Arrest of career criminal in Christmas parade massacre sparks debate over soft-on-crime policies

by mcardinal

Chris Lange, FISM News


A 39-year-old felon with a lengthy rap sheet faces multiple homicide counts for plowing his SUV through a Christmas parade Sunday, killing five people and leaving at least 48 wounded, many critically.

Waukesha, Wisc. Police Chief Dan Thompson announced Monday that career criminal Darrell Brooks Jr. has been charged with five counts of first-degree intentional homicide for driving his vehicle through police barricades and into a crowd of parade goers and performers. Brooks was taken into police custody shortly after the massacre. The horrific scene was captured on video, showing the driver of a red SUV hitting and running over people without slowing down as others fled screaming.

Police identified the five victims who were killed in the attack as Virginia Sorenson, 79; Leanna Owens, 71; Tamara Durand, 52; James Coolidge, 52; and Wilhelm Hospel, 82. Among the injured were several children.

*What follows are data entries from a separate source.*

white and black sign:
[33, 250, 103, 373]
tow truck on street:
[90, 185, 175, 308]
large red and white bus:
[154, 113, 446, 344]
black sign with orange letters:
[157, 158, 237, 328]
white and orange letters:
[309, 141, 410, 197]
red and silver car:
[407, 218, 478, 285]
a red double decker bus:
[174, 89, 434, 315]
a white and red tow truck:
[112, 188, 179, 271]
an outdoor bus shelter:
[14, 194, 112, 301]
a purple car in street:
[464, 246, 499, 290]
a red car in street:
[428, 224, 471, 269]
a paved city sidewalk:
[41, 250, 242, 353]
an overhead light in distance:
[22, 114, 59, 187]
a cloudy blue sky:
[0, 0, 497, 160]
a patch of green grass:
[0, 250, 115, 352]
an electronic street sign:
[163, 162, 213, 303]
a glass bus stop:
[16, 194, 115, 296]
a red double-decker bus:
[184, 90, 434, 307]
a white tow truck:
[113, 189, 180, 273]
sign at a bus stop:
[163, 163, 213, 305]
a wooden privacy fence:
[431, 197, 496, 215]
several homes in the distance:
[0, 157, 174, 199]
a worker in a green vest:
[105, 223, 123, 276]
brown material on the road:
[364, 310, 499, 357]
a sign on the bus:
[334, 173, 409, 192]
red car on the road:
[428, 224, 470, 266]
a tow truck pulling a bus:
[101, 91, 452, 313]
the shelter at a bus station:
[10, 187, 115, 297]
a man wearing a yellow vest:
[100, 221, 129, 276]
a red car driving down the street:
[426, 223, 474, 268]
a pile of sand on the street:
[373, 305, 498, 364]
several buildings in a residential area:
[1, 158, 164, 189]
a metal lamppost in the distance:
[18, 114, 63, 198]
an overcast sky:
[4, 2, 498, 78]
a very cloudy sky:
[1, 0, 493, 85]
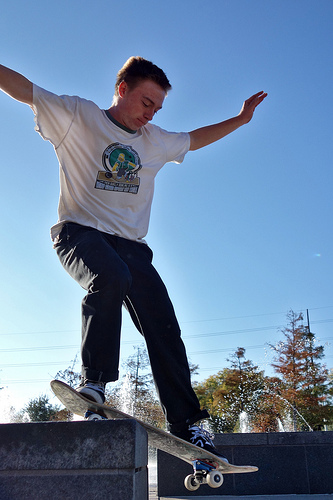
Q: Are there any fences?
A: No, there are no fences.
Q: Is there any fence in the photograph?
A: No, there are no fences.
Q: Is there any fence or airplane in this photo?
A: No, there are no fences or airplanes.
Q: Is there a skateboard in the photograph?
A: Yes, there is a skateboard.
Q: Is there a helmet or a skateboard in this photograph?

Waukesha Police Chief Dan Thompson said Monday afternoon that he is referring five counts of first-degree intentional homicide and other related charges against Brooks to the district attorney’s office, according to a Fox news report.

The senseless tragedy has sparked fury and serious questions about bail reform and other soft-on-crime policies in Democratic-run cities, which many believe played a huge role in the perpetration of the horrific crime. Brooks, a career criminal still under an active warrant for a sex crime in Nevada, was freed on a $1,000 cash bail just two days prior to the massacre, according to a Fox news report

Brooks’ known criminal history dates back to 1999 when he was charged with battery and firearm offences, according to court records obtained by Fox. In 2006, he was convicted of felonious statutory sexual seduction for having sex with a 15-year-old Nevada girl who allegedly became pregnant with his child. He received three years’ probation and was subsequently listed as a registered sex offender. 

Brooks was charged with another sex crime in 2016 in Nevada but managed to skip bail and flee the area, at some point relocating to Wisconsin. At the time of the Christmas parade tragedy, he remained the subject of an active warrant in that case, according to authorities. While living in Wisconsin, he was twice taken into custody on unrelated charges, yet, for reasons unknown, was never turned over to Nevada investigators. Brooks was able to make bail in both instances.

Waukesha District Attorney Susan L. Opper told Fox News that, under current Wisconsin law, a criminal suspect cannot be held without bail. She says, however, that she plans to ask the court to set bail prohibitively high during Brooks’ arraignment, which is expected to take place Tuesday. “We don’t have ‘held without bail’ in Wisconsin, but we will expect to be asking for high cash bail, significant cash bail so that for all intents and purposes, they don’t have the ability to post it because it’s so much money,” she said.

Milwaukee District Attorney John Chisholm acknowledged that Brooks should have been held on a much higher bail than $1,000, given his criminal history, and said his office has launched an investigation into its own recommendation for the low bail. 

A statement from his office obtained by Fox reads, in part:

The state’s bail recommendation in this case was inappropriately low in light of the nature of the recent charges and the pending charges against Mr. Brooks. The bail recommendation in this case is not consistent with the approach of the Milwaukee County District Attorney’s Office toward matters involving violent crime.

Mourners gathered together in a prayer vigil for the victims at Cutler Park in Waukesha Monday evening. The Waukesha County Community Foundation has also set up a fund for people who wish to support the families of the victims of the tragedy.